The ‘one step’ cell free cartilage reparative method

This novel and promising therapeutic option has matured from the expertise gained after the implementation of the so called ‘two-steps’ procedures, as shown in Tables 1 and 2. The ‘one step’ cell free reparative method starts with the direct implantation of a cell-free scaffold neighboring the site of the chondral lesion. The above procedure is followed by a mechanical arthroscopic maneuver intended to create a micro fracture within the bone underlying the damaged cartilage zone. The above procedure facilitates the in situ release, migration and attachment of endogenous MSC (the ‘repair’ cell) to the nearby implanted cell-free scaffold. This sort of combined reparative process represents an appealing therapeutic option for the treatment of small to medium-sized cartilage defects (30, 31).

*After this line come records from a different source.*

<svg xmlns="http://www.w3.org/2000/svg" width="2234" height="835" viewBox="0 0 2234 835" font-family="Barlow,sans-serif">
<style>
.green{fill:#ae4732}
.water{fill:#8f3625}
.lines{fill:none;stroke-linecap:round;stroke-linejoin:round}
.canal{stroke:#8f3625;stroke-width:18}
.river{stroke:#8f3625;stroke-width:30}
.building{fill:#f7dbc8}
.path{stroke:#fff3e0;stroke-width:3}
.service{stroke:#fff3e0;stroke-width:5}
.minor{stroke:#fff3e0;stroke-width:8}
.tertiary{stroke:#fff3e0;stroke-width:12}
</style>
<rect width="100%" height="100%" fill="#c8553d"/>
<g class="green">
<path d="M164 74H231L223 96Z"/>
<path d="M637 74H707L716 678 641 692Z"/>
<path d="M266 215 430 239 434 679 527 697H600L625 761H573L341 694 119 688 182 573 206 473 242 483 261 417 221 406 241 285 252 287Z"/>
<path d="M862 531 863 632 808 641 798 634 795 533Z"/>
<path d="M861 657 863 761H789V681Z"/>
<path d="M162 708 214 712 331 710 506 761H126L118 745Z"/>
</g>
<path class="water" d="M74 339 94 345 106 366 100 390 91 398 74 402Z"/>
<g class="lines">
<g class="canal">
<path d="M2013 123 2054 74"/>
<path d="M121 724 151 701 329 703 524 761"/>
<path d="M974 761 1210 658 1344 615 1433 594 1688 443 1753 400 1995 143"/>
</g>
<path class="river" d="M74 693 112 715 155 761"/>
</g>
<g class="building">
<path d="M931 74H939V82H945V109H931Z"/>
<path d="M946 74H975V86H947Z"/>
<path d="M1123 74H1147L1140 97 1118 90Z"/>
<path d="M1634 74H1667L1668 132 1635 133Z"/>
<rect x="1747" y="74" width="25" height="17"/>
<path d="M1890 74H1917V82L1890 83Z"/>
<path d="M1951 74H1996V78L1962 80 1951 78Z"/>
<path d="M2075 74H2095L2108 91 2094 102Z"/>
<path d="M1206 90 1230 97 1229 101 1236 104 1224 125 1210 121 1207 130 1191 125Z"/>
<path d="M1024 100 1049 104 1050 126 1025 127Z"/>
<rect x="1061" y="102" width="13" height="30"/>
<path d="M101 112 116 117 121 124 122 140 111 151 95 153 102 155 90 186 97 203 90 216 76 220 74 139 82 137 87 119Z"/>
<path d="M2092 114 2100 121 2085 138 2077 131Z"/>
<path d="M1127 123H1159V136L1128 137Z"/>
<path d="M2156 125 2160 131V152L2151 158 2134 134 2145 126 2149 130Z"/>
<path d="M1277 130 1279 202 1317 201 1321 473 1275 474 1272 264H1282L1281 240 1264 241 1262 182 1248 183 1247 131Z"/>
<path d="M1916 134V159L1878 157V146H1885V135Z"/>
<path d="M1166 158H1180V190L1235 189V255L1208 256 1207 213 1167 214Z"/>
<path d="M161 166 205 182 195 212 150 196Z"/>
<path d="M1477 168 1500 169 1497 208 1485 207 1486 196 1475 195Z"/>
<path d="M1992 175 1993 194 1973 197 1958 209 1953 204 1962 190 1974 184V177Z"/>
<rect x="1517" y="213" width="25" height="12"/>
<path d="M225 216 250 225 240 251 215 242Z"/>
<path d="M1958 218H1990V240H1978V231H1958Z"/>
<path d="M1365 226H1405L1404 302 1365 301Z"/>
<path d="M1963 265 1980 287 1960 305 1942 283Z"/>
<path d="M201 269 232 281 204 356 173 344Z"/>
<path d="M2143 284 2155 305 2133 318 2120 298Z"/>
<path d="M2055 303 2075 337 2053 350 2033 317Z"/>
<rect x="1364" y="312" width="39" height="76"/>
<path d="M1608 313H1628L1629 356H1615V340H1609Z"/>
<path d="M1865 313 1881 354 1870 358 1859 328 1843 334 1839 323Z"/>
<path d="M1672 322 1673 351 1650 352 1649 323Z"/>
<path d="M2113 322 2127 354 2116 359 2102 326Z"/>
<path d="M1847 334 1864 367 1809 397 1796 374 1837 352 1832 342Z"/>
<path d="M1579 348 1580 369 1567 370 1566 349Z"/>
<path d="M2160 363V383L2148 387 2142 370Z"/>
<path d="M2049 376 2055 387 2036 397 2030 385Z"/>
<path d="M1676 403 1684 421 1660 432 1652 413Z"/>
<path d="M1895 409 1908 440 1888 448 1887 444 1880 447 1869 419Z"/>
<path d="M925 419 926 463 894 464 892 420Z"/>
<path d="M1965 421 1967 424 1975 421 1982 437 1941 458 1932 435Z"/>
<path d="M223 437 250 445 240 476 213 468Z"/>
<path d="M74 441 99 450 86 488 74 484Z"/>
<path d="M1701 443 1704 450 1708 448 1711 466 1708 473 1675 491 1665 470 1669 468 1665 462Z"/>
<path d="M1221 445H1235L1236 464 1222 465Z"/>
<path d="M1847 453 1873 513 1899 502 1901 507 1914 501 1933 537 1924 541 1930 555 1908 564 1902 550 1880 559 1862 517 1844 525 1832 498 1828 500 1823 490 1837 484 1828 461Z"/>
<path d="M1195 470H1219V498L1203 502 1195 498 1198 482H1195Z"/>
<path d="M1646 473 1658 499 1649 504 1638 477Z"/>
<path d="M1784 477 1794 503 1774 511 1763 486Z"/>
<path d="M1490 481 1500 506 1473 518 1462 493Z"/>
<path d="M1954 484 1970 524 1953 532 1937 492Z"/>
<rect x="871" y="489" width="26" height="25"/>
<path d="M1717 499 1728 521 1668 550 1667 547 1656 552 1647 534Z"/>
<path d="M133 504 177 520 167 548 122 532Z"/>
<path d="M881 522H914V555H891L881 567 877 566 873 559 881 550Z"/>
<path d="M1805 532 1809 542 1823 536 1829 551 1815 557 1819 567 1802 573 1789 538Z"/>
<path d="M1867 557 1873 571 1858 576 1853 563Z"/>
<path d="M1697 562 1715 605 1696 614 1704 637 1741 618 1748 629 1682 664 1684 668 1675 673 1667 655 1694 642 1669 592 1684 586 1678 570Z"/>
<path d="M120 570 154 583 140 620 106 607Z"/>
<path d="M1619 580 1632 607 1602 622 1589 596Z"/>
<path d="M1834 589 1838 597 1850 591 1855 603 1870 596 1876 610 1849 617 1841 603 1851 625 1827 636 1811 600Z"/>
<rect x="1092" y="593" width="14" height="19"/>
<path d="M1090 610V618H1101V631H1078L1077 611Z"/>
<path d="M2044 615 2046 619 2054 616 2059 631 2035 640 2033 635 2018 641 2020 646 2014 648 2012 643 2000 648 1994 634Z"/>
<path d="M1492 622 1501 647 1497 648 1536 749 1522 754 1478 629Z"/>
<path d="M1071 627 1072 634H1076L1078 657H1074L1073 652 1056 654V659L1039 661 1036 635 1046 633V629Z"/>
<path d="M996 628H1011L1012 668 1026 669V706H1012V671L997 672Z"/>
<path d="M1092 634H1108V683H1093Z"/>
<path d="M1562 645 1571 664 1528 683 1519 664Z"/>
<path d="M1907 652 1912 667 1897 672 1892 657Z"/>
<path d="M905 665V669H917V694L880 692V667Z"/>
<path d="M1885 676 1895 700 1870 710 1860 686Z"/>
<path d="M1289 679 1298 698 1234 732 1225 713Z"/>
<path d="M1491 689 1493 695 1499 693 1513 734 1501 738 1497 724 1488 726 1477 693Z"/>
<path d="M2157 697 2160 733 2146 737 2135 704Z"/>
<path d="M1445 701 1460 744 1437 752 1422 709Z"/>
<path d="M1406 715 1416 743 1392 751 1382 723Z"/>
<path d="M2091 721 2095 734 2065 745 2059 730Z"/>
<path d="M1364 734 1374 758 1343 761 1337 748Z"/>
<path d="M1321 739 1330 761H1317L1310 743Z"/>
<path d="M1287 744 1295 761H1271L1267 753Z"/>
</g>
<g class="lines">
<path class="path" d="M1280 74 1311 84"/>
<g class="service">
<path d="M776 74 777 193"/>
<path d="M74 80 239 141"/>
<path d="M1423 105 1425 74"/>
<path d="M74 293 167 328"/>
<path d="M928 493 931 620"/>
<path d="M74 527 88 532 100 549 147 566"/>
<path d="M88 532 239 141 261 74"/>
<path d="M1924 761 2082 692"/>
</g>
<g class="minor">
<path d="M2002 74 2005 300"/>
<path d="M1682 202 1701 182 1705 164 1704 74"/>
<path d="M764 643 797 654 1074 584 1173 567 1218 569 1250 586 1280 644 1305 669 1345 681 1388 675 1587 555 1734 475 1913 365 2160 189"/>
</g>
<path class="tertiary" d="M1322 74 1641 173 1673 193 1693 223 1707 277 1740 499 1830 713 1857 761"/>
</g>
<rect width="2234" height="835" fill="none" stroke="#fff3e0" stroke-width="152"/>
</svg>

Attempts to further improve the therapeutic capacity of MSC to play a part in cartilage repair

It is well known that the binding capacity of MSC to extracellular-like molecules (collagen I/II, hyaluronic acid, fibronectin, others) is dependent, among other factors, on the cellular expression of β1-integrins, a type of trans-membrane receptors (16). In addition, recent studies have shown that escalation of integrin expression facilitates the attachment of MSC to precise regions of a damaged cartilage (32). In the same vein, cellular studies have shown that the presence of L-Ascorbic acid 2-phosphate (a culture media components often utilized to grow MSC) modulates not only the differentiation of adipose-derived MSC to chondrocytes, but stimulate the production of chondrogenic growth factors (33).

Without a doubt, the translation to the clinic of specific cellular and molecular information may pave the way to the development of novel and possible more effective cell-based therapies aimed to repair osteochondral defects.

Multidisciplinary strategies associated to the development of innovative articular cartilage repair procedures

As discussed in previous sections, numerous attempts have been developed to repair focal chondral and/or osteochondral defects. However, major approaches aimed to repair large-scale osteoarthritic degenerative changes are still under development. In this respect, a number of pre-clinical studies have been initiated to investigate whether migratory progenitor cells and/or gene-based approaches may be valuable to repair major articular cartilage (34, 35).

Conclusions

Taken as a whole, both the current cartilage reparative options as well as several pre-clinical studies, still under development (36, 37), epitomize an evolving approach for the generation of therapies targeted to bring welfare to a large population of patients who suffer from articular cartilage damage. However, the biomedical efforts associated with the implementation of all these new medications, will bring together (as usual) new challenges linked to the safe and highly regulated translation of such procedures into the clinic (38).